Although I know from Eric that Henry was the primary force in making me unwelcome at Garden Street, every time I had to stop by for one reason or another he was very friendly to me. Eventually it became a house rule that I could no longer step inside unless Eric was with me or I was invited in by someone, but before that he was just as nice as could be. I responded by staring him down. He could fool me no longer.

————–

Read part 8.

4 Responses to “Memories, 2003-2005, Part 7”

  1. They stuck you with a year’s worth of bills? Niiiiiice.

    Yep. Two of them went on my credit report, too. I knew nothing but quality people in New England.

  2. Well, in that case, could you ask around to see if any of ‘em still has my great-great-great-great grandma’s silverware? ;)

  3. As I was reading I was saying to myself “I sure hope she got her name off of the lease and everything else”.

    When the Big Stupid Biker and I split, I was methodical about removing my name from anything that had ties to him and his name that had ties to me. Our bank account, I removed his name off the lease when it was time to renew and I transferred all the utility accounts to my name only.

    I had a weird upbringing, I guess, as this stuff is second nature to me.
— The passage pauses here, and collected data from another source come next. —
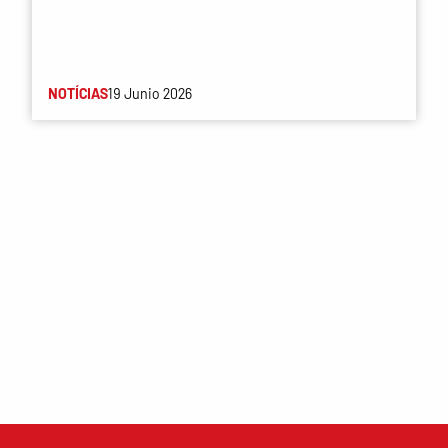
NOTÍCIAS
19 Junio 2026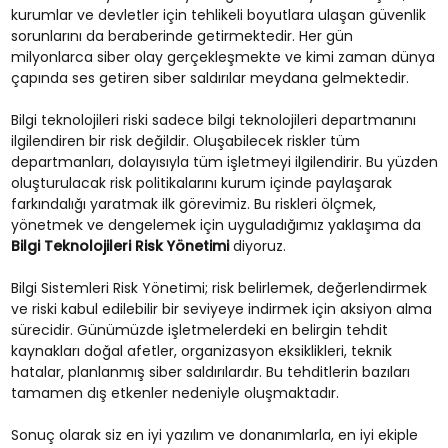
kurumlar ve devletler için tehlikeli boyutlara ulaşan güvenlik
sorunlarını da beraberinde getirmektedir. Her gün
milyonlarca siber olay gerçekleşmekte ve kimi zaman dünya
çapında ses getiren siber saldırılar meydana gelmektedir.
Bilgi teknolojileri riski sadece bilgi teknolojileri departmanını
ilgilendiren bir risk değildir. Oluşabilecek riskler tüm
departmanları, dolayısıyla tüm işletmeyi ilgilendirir. Bu yüzden
oluşturulacak risk politikalarını kurum içinde paylaşarak
farkındalığı yaratmak ilk görevimiz. Bu riskleri ölçmek,
yönetmek ve dengelemek için uyguladığımız yaklaşıma da
Bilgi Teknolojileri Risk Yönetimi
diyoruz.
Bilgi Sistemleri Risk Yönetimi; risk belirlemek, değerlendirmek
ve riski kabul edilebilir bir seviyeye indirmek için aksiyon alma
sürecidir. Günümüzde işletmelerdeki en belirgin tehdit
kaynakları doğal afetler, organizasyon eksiklikleri, teknik
hatalar, planlanmış siber saldırılardır. Bu tehditlerin bazıları
tamamen dış etkenler nedeniyle oluşmaktadır.
Sonuç olarak siz en iyi yazılım ve donanımlarla, en iyi ekiple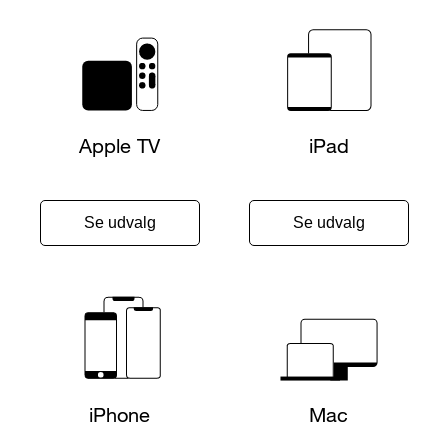
Apple TV
iPad
Se udvalg
Se udvalg
iPhone
Mac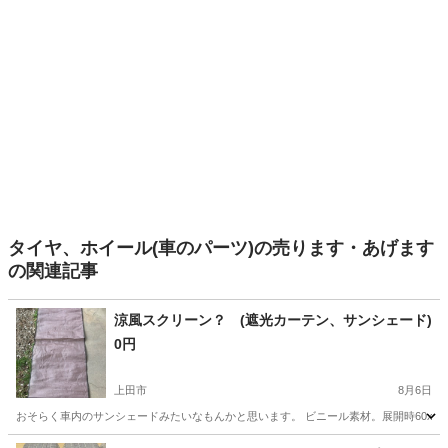
タイヤ、ホイール(車のパーツ)の売ります・あげます
の関連記事
涼風スクリーン？ (遮光カーテン、サンシェード)
0円
上田市
8月6日
おそらく車内のサンシェードみたいなもんかと思います。 ビニール素材。展開時60x1
長野
上田市
内装、インテリア
サンシェード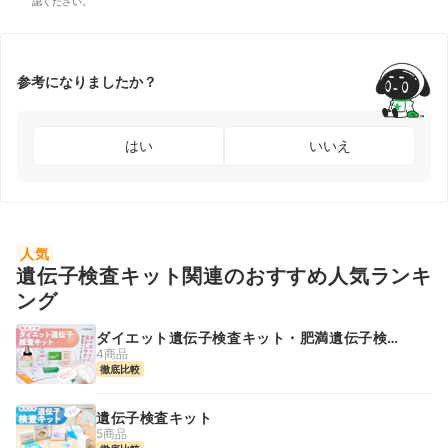
認ください。
参考になりましたか？
はい
いいえ
人気
遺伝子検査キット関連のおすすめ人気ランキ
ング
ダイエット遺伝子検査キット・肥満遺伝子検査
キット
4商品
徹底比較
遺伝子検査キット
5商品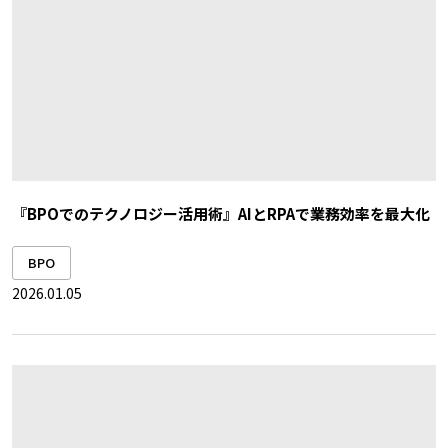
『BPOでのテクノロジー活用術』AIとRPAで業務効率を最大化
BPO
2026.01.05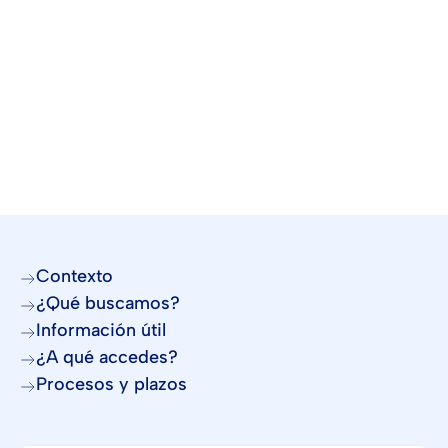
Contexto
¿Qué buscamos?
Información útil
¿A qué accedes?
Procesos y plazos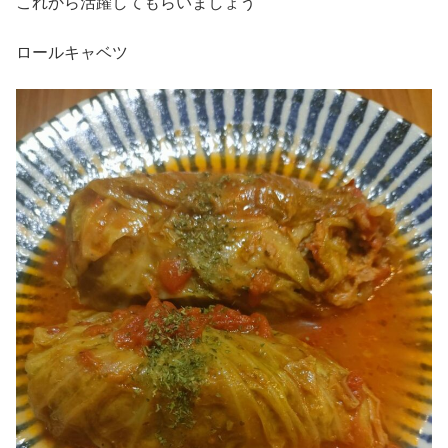
これから活躍してもらいましょう
ロールキャベツ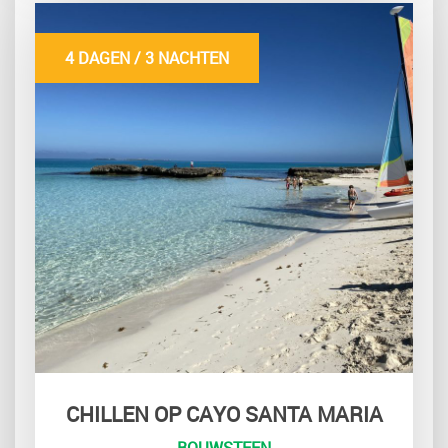
4 DAGEN / 3 NACHTEN
CHILLEN OP CAYO SANTA MARIA
BOUWSTEEN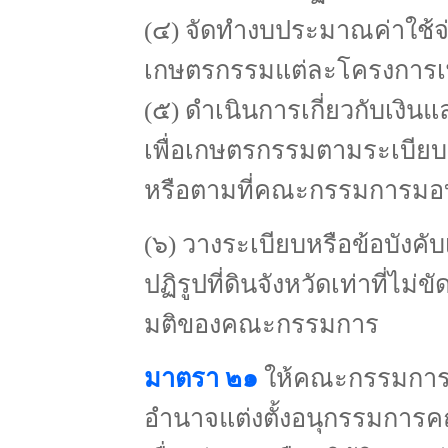
(๔) จัดทำงบประมาณค่าใช้จ่
เกษตรกรรมแต่ละโครงการเ
(๕) ดำเนินการเกี่ยวกับเงินและ
เพื่อเกษตรกรรมตามระเบียบ
หรือตามที่คณะกรรมการม
(๖) วางระเบียบหรือข้อบังคั
ปฏิรูปที่ดินจังหวัดเท่าที่ไม่
มติของคณะกรรมการ
มาตรา ๒๑
ให้คณะกรรมการหร
อำนาจแต่งตั้งอนุกรรมการค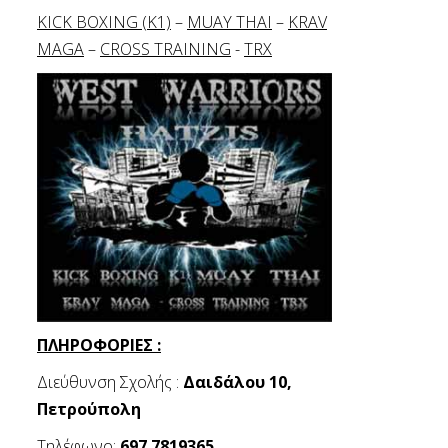
KICK BOXING (K1)
–
MUAY THAI
–
KRAV
MAGA
–
CROSS TRAINING
-
TRX
ΠΛΗΡΟΦΟΡΙΕΣ :
Διεύθυνση Σχολής :
Δαιδάλου 10,
Πετρούπολη
Τηλέφωνο:
697 7819365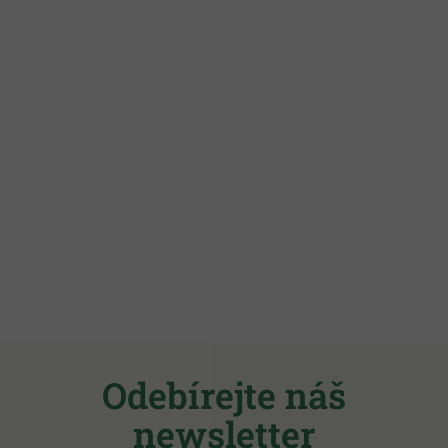
Z
á
Odebírejte náš
p
a
newsletter
t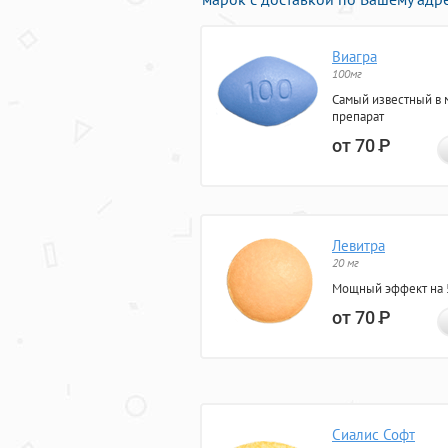
Виагра
100мг
Самый известный в 
препарат
от 70
Р
Левитра
20 мг
Мощный эффект на 5
от 70
Р
Сиалис Софт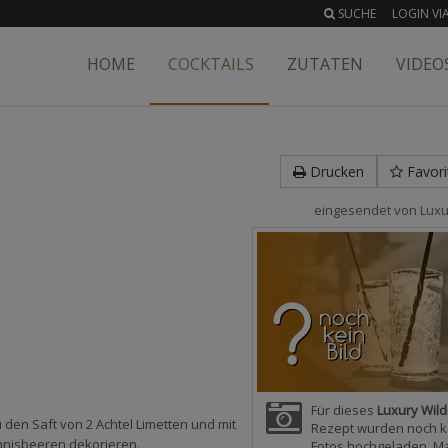
SUCHE
LOGIN VIA
HOME
COCKTAILS
ZUTATEN
VIDEO
Drucken
Favori
eingesendet von
Luxu
Für dieses
Luxury Wild
u den Saft von 2 Achtel Limetten und mit
Rezept wurden noch k
annisbeeren dekorieren.
Fotos hochgeladen. M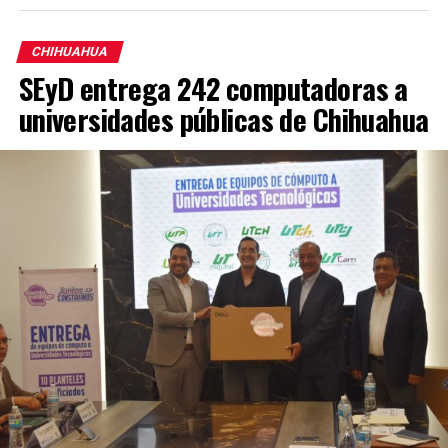
CHIHUAHUA
SEyD entrega 242 computadoras a
universidades públicas de Chihuahua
Sad when I think about it…

    The perils of being 23 and assuming you (or your boyfriend) picked nice people to live with.

  4. It was just me and him and I picked out somewhat of a shithole for us to live in because I knew I could afford it without him if I needed to. Again part of my weird upbringing, I always assume people are temporary. It’s a huge flaw of mine. :/

    I have something of that problem with friends, because of my military upbringing – moving from place to place. I frankly think you were wise, not pessimistic.